Ричард Докинз, впрочем, не согласился с этим тезисом: в своей рецензии на книгу Уилсона он рекомендовал читателям даже не открывать ее, а просто «забросить куда подальше». Чего мы здесь точно не будем делать, так это встревать в ожесточенную перепалку двух известных биологов, тем более что один из них, Эдвард Уилсон, уже ушел из жизни. В нашей истории про секс эусоциальность появилась не просто так, а как иллюстрация забавного явления: такая, казалось бы, биологическая частность, как механизм определения пола, – да еще и возникший, вполне возможно, как реакция на бактериального паразита, – лежит в основе столь величественного явления, как возникновение социума. То есть может лежать, если верна идея Гамильтона о кин-отборе у перепончатокрылых, а может и не лежать, если, согласно Уилсону, возникновению социальности способствует только групповой отбор, а кин-отбор, напротив, только все портит. Не рассказать об этом было никак нельзя, а кто из них был ближе к истине, покажет дальнейшая история познания.

После столь высокой науки сложно переходить к более легковесным темам. С другой стороны, подобный прием поможет разрядить атмосферу. В некотором смысле тема этой главы – связь секса с альтруизмом. В человеческом обществе принято считать, что быть альтруистом хорошо. Впрочем, когда люди выбирают себе спутника жизни, то есть полового партнера, они учитывают разные факторы, и один из этих факторов отражен в известной присказке: «Был бы человек хороший». И вот вопрос: а не подвержен ли признак альтруизма у людей половому отбору? С людьми нелегко ставить опыты: шаг в сторону – и ваше исследование окажется или неэтичным, или некорректным с точки зрения методологии. Но попробовать можно, и это сделали, к примеру, канадский психолог Пэт Баркли и его сотрудники.

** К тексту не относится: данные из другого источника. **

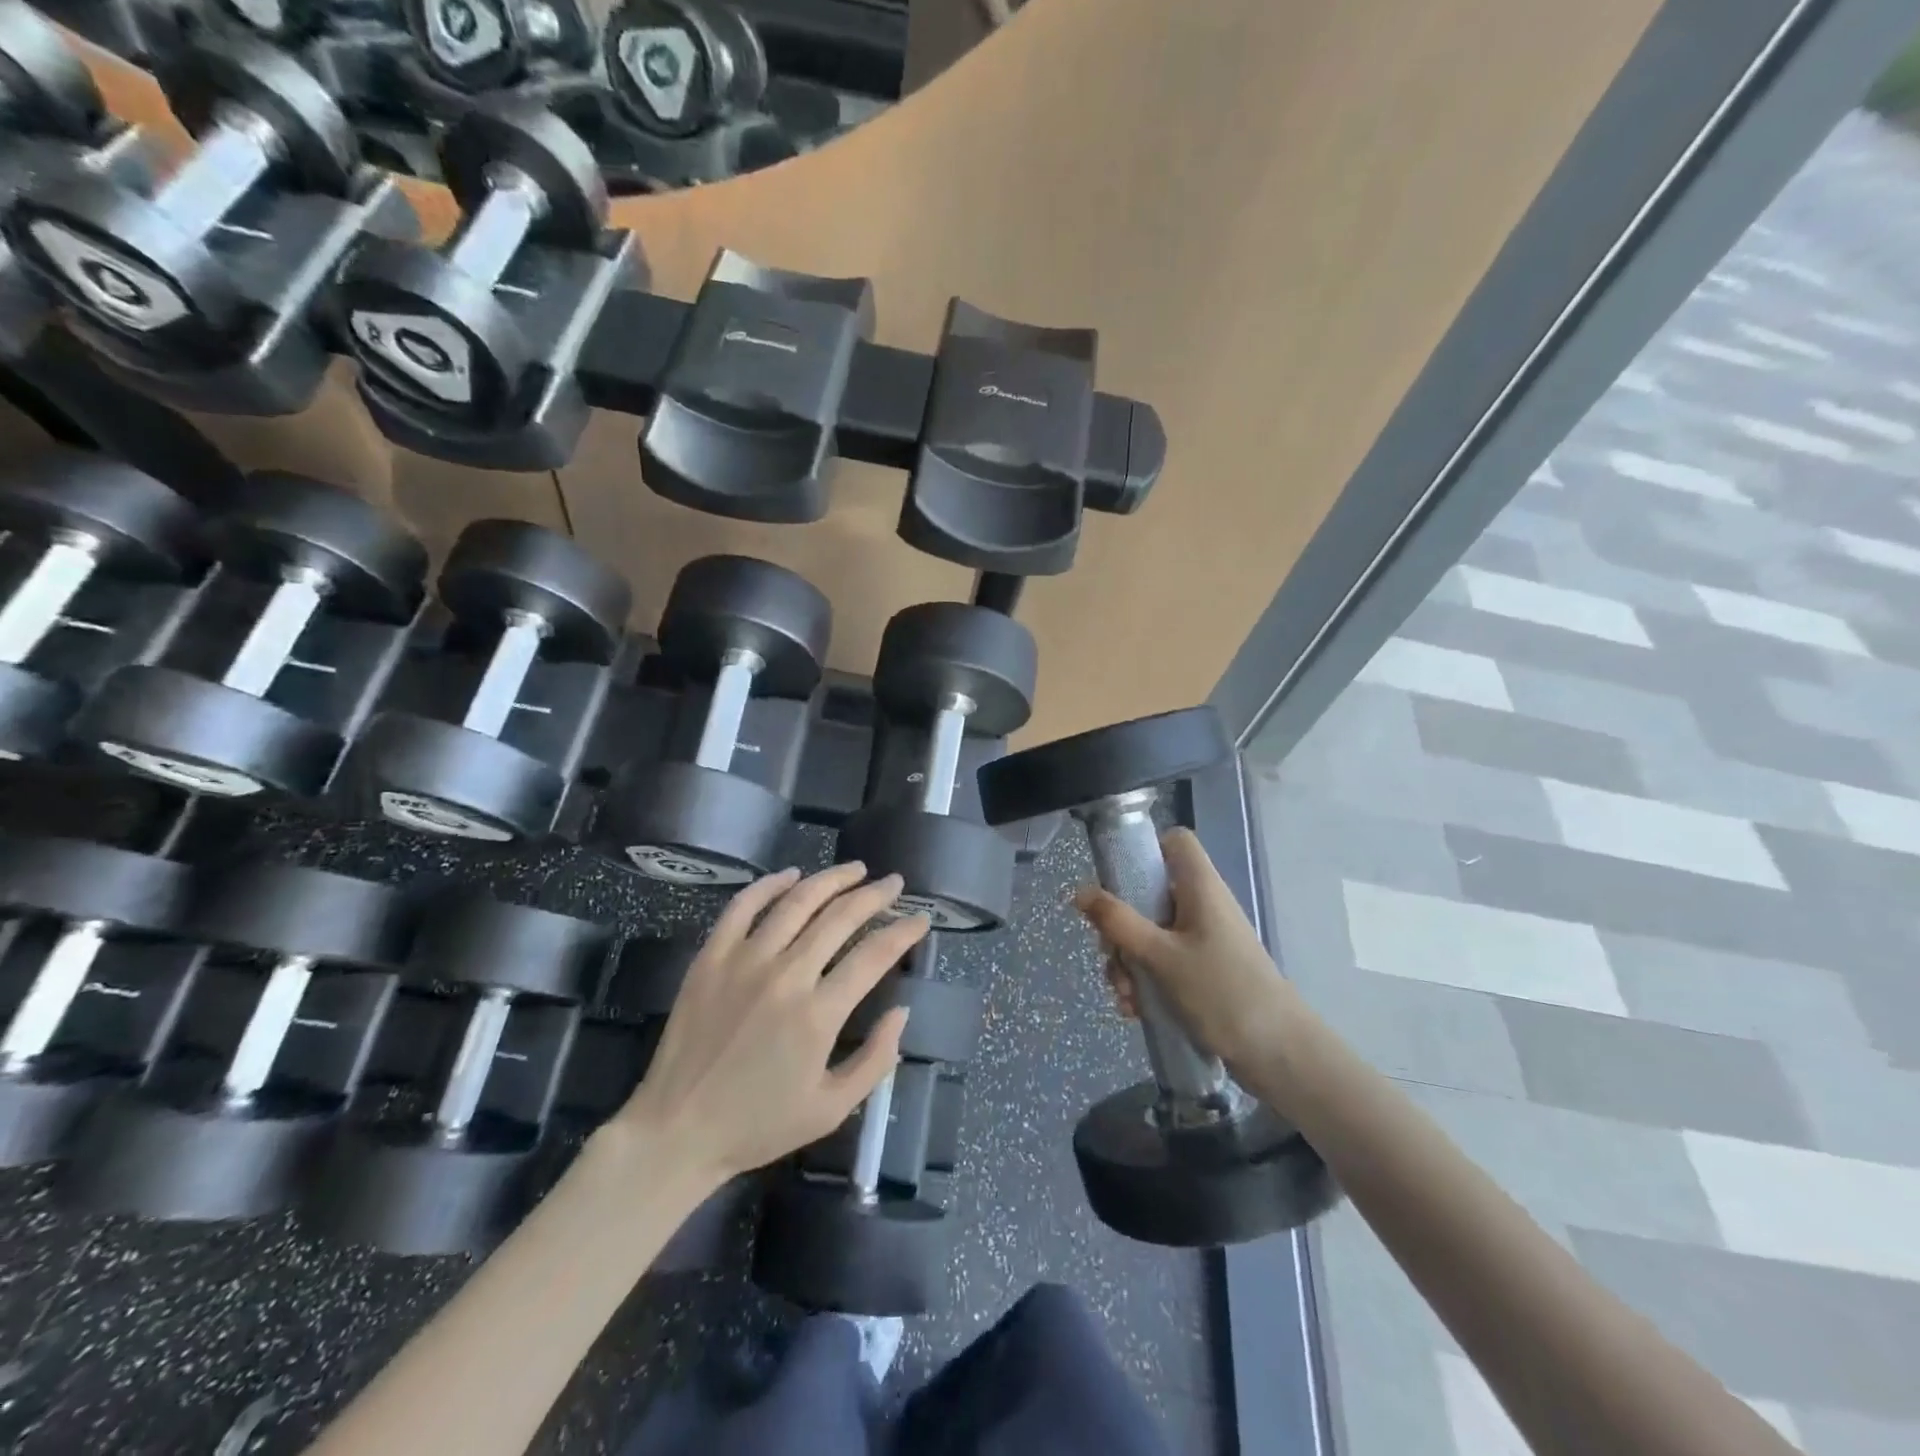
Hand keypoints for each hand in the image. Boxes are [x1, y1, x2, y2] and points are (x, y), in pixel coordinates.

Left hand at [608, 863, 928, 1194]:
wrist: (677, 1131)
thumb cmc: (759, 1125)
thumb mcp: (832, 1109)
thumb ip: (875, 1060)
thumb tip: (902, 1012)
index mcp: (818, 1014)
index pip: (874, 954)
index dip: (904, 931)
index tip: (920, 919)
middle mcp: (786, 975)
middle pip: (840, 917)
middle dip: (875, 895)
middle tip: (894, 883)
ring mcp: (744, 960)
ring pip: (797, 901)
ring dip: (832, 879)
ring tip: (855, 869)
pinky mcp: (711, 957)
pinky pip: (743, 906)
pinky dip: (770, 884)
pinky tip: (791, 875)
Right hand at [1073, 827, 1304, 1080]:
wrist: (1278, 1054)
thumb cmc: (1221, 992)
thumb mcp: (1160, 956)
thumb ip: (1118, 922)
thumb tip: (1080, 891)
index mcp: (1199, 887)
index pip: (1175, 842)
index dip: (1145, 851)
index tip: (1117, 880)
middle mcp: (1202, 906)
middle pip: (1149, 894)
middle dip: (1121, 928)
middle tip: (1112, 954)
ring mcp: (1203, 940)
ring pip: (1150, 933)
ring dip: (1128, 962)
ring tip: (1126, 996)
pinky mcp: (1204, 971)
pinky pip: (1163, 963)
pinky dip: (1146, 981)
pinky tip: (1136, 1010)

Он предложил своим студентам заполнить два опросника. В первом из них были вопросы типа: «Были ли вы когда-нибудь донором крови?» – из ответов предполагалось составить представление о том, насколько испытуемый склонен к альтруизму. Во втором вопроснике психологи интересовались сексуальными победами своих подопытных кроликов. Были и контрольные вопросы. Например, открытые и общительные студенты могли гораздо чаще сдавать кровь, заниматься волонтерством, танцевать бачату, прыгать с парашютом и общаться с противоположным полом, чем замкнутые социофобы, – на это делались поправки.

Разумеется, поправка делалась и на то, что люди врут. Они уж точно привирают о количестве половых контактов (психологам давно известно, что мужчины преувеличивают этот показатель, а женщины преуменьшают) и, видимо, не прочь приврать о своей склонности к альтруизму. Чтобы учесть этот фактор, в конце исследования была объявлена лотерея с призом в 100 долларов, и участникам было предложено заранее пожертвовать свой выигрыш на благотворительность. Кто-то согласился, а кто-то потребовал выдать выигранные деньги. Результаты исследования были недвусмысленными: те, кто сообщал о своих проявлениях альтруизма, и особенно те, кто пожертвовал выигрыш, имели в жизни больше половых партнеров (главным образом случайных) и чаще занимались сексом.